The two yellow 0nes in the picture are the exact ones you posted, but I ordered them from Jeffers. The green ones that I have not put in their noses yet, I ordered from Valey Vet. They are slightly smaller so I hope they will work better for these heifers. I just happened to be placing an order with Valley Vet instead of Jeffers so ordered the ones they carry.


----------



## francismilker (Jan 12, 2006)

topside1 said:


> http://www.easywean.com.au/cattle.htm
> 
> I realize there are many similar products on the market, but do they really work? Here's my problem, my nurse cow is so good at her profession that she is more than happy to let any and all calves nurse on her. She's dry, I have four willing calves. They have been separated for months, each time I re-unite she rings the dinner bell.
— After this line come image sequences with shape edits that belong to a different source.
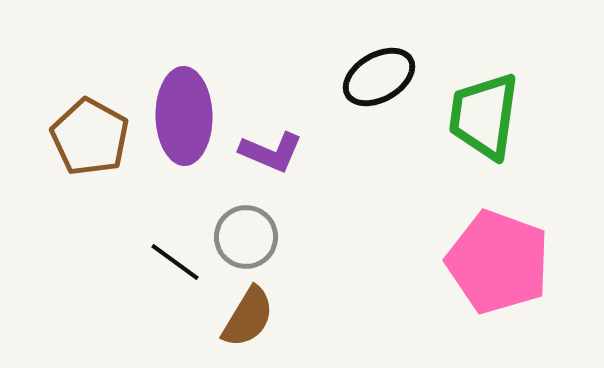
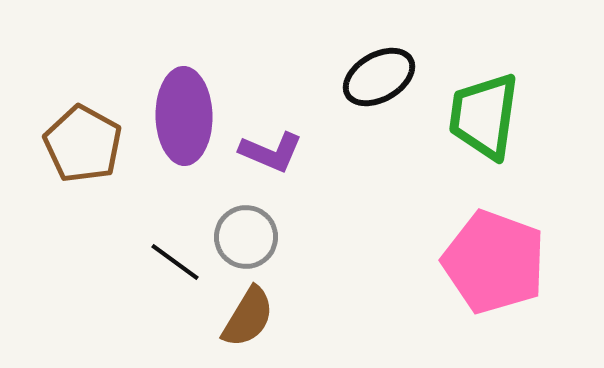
brown pentagon: moved 7 px left, 7 px down
pink pentagon: moved 4 px left
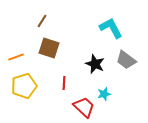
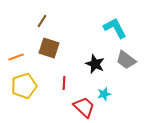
cyan L-shape: moved 4 px right
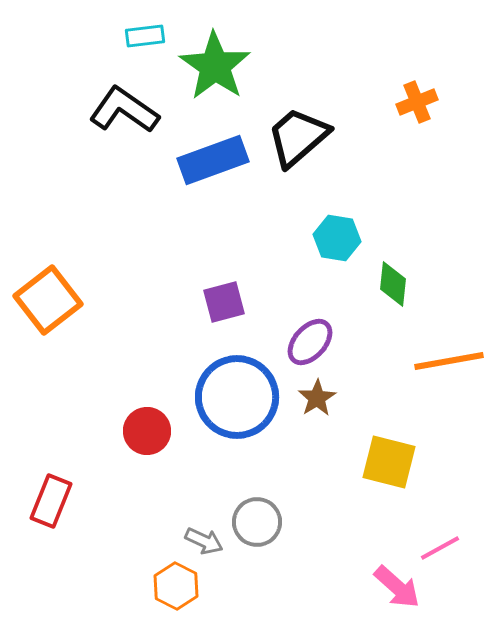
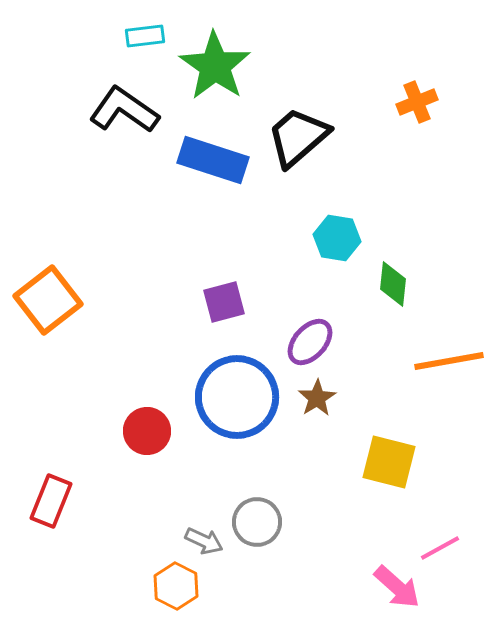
blue rectangle: rotated 38 degrees clockwise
Separating the cow from the calves doubles my chores and many other complications with 17 goats to manage. So enough talking will the device work and will it work on 300 pound plus calves? Thanks for any input and if you could mention the one you have used sucessfully (which company)....Thanks again.....Topside


Topside! I'm glad to know that someone else out there has one of those "world feeders". I have a four year old nurse cow that has fed and is still feeding most of the cows and calves in the pasture. She is gentle and motherly. She does milk off her back though. I hope you get the feeder rings figured out. I may have to try some.


----------



## Gregg Alexander (Feb 18, 2007)

For the sake of me just wean the calf, take its mother away , have it eating grain, hay ect and the weaning process is over in a couple of days of bawling. I have raised beef and dairy cattle all my life since I was raised on a real working farm. 
You are just wasteing your time and $ buying them weaning rigs, use the $ for more important things


----------



## topside1 (Sep 23, 2005)

Gregg, these calves are seperated, they have been for 6 months. The cow is dry and has been for nearly a year. Each time I unite them into the same paddock the younger/older calves are invited to nurse. So I just separate them again, it's getting old and doubles chores...It's not even the cows calves, the cow is dry. These calves have never sucked a drop of milk from her. As Francis mention she's trying to feed the world.....I'm trying to avoid damage to her udder...Do you have any advice?.....Topside


----------